From these attitudes, the girls’ choices pull them apart. When a cancageiro called the Hawk comes through Taquaritinga he invites Luczia to join him and his gang. As a result of the stress of losing her neice to the cancageiros and her exposure to stormy weather that night, Aunt Sofia passes away, prompting Emilia to do whatever it takes to get out of Tanquaritinga where there is no longer anything to hold her and to Recife. In their new realms, both girls end up attaining some measure of noteriety as they try to make their ways as best as they can. Although they are now living very different lives, the way they live them will begin to draw the girls back together again.

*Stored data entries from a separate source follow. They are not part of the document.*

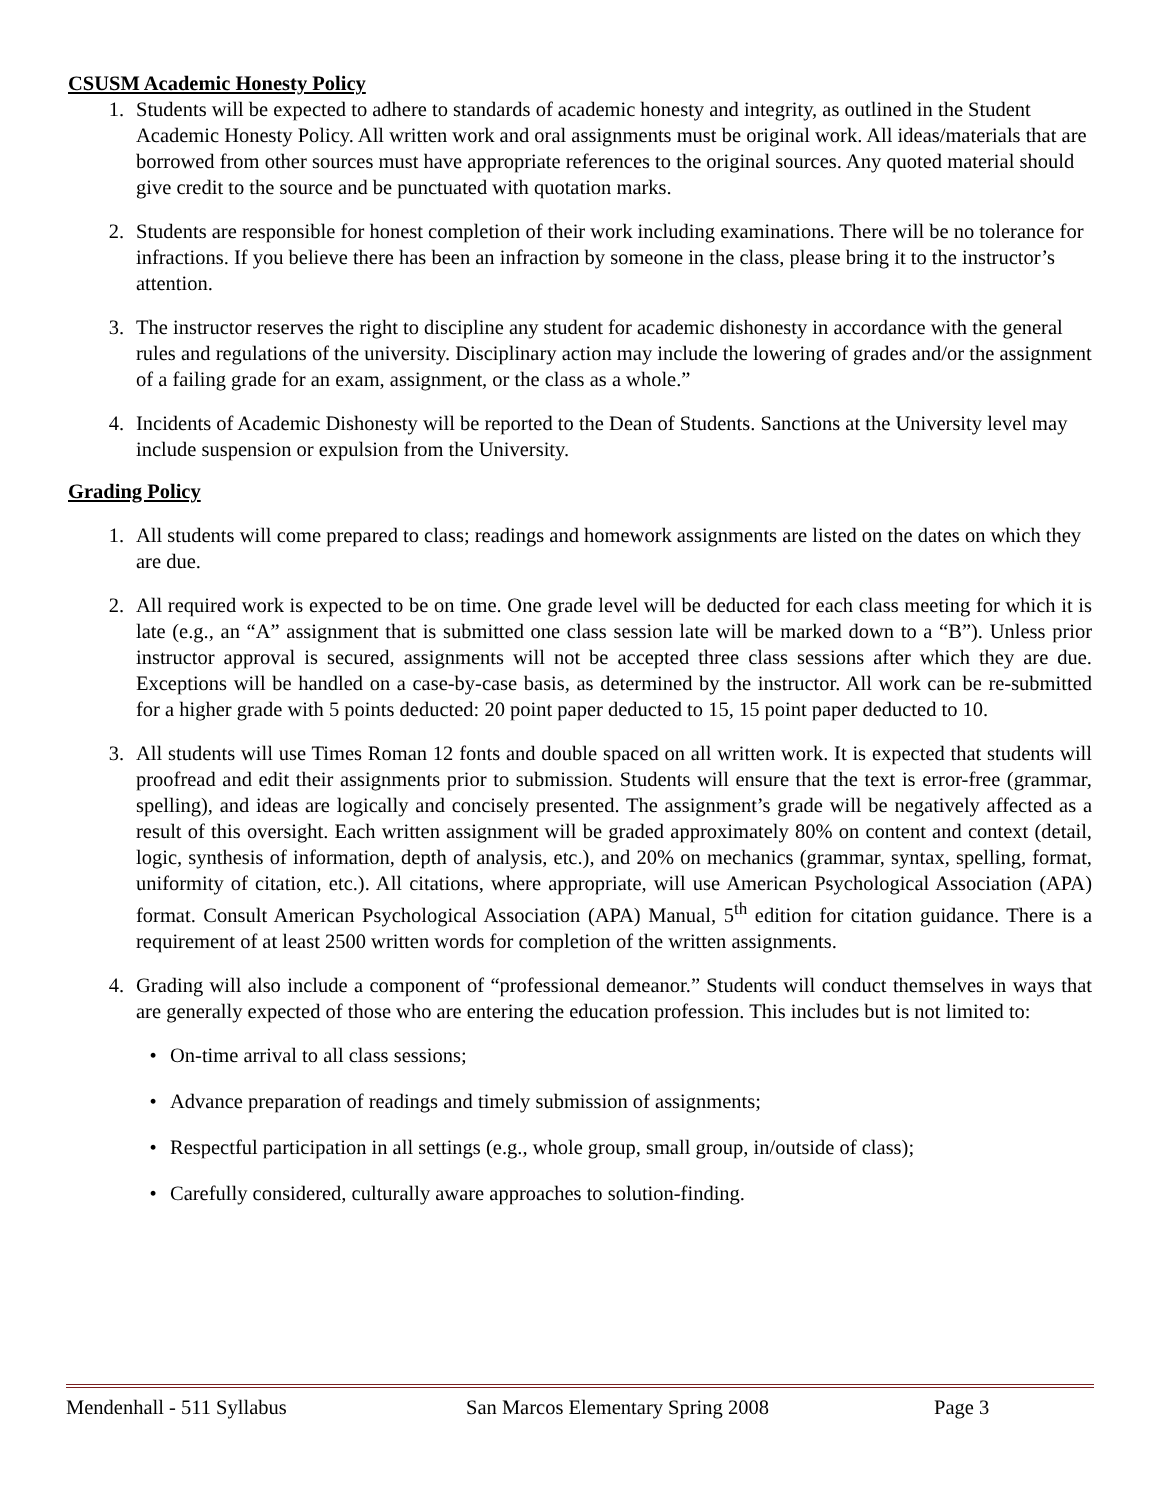CSUSM Academic Honesty Policy
1. Students will be expected to adhere to standards of academic honesty and integrity, as outlined in the Student Academic Honesty Policy. All written work and oral assignments must be original work. All ideas/materials that are borrowed from other sources must have appropriate references to the original sources. Any quoted material should give credit to the source and be punctuated with quotation marks.
2. Students are responsible for honest completion of their work including examinations. There will be no tolerance for infractions. If you believe there has been an infraction by someone in the class, please bring it to the instructor’s attention.
3. The instructor reserves the right to discipline any student for academic dishonesty in accordance with the general rules and regulations of the university. Disciplinary action may include the lowering of grades and/or the assignment of a failing grade for an exam, assignment, or the class as a whole.”
4. Incidents of Academic Dishonesty will be reported to the Dean of Students. Sanctions at the University level may include suspension or expulsion from the University.
Grading Policy
1. All students will come prepared to class; readings and homework assignments are listed on the dates on which they are due.
2. All required work is expected to be on time. One grade level will be deducted for each class meeting for which it is late (e.g., an “A” assignment that is submitted one class session late will be marked down to a “B”). Unless prior instructor approval is secured, assignments will not be accepted three class sessions after which they are due. Exceptions will be handled on a case-by-case basis, as determined by the instructor. All work can be re-submitted for a higher grade with 5 points deducted: 20 point paper deducted to 15, 15 point paper deducted to 10.
3. All students will use Times Roman 12 fonts and double spaced on all written work. It is expected that students will proofread and edit their assignments prior to submission. Students will ensure that the text is error-free (grammar, spelling), and ideas are logically and concisely presented. The assignment’s grade will be negatively affected as a result of this oversight. Each written assignment will be graded approximately 80% on content and context (detail, logic, synthesis of information, depth of analysis, etc.), and 20% on mechanics (grammar, syntax, spelling, format, uniformity of citation, etc.). All citations, where appropriate, will use American Psychological Association (APA) format. Consult American Psychological Association (APA) Manual, 5<sup>th</sup> edition for citation guidance. There is a requirement of at least 2500 written words for completion of the written assignments.
4. Grading will also include a component of “professional demeanor.” Students will conduct themselves in ways that are generally expected of those who are entering the education profession. This includes but is not limited to:
• On-time arrival to all class sessions;
• Advance preparation of readings and timely submission of assignments;
• Respectful participation in all settings (e.g., whole group, small group, in/outside of class);
• Carefully considered, culturally aware approaches to solution-finding.
Mendenhall - 511 Syllabus San Marcos Elementary Spring 2008 Page 3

The first thing that you’ll notice about “The Seamstress” is that it is long, nearly 650 pages. Once you notice that, you may guess that it isn’t exactly jam-packed with action. Well, you’re right, it is hard to write 650 pages that are jam-packed with action. That being said, “The Seamstress” is not a book I had to slog through in the least. Rather, it was one where I would suddenly say, “Wait, did I just read 50 pages? How did that happen?” It is both a quick read and a book that had me so enthralled that I didn’t notice the passage of time until my baby reminded me of it.
I loved the characters of Emilia and Luczia and how they grew over the course of the book. I loved the storyline that de Pontes Peebles put together. Mostly, though, I loved the way that, through this book, I was immersed in pre-WWII Brazil. I fell fully into Brazilian society, understanding the challenges of the countryside and the cities and the difficulties of balance between the two. This was simply fantastic historical fiction for giving me a sense of place ant time. I hope that de Pontes Peebles writes more!
“The Seamstress” is now out in paperback, which helps the weight issue of wanting to haul a 600+ page book with you everywhere you go.
Thank you to the publisher for sending me this book to review!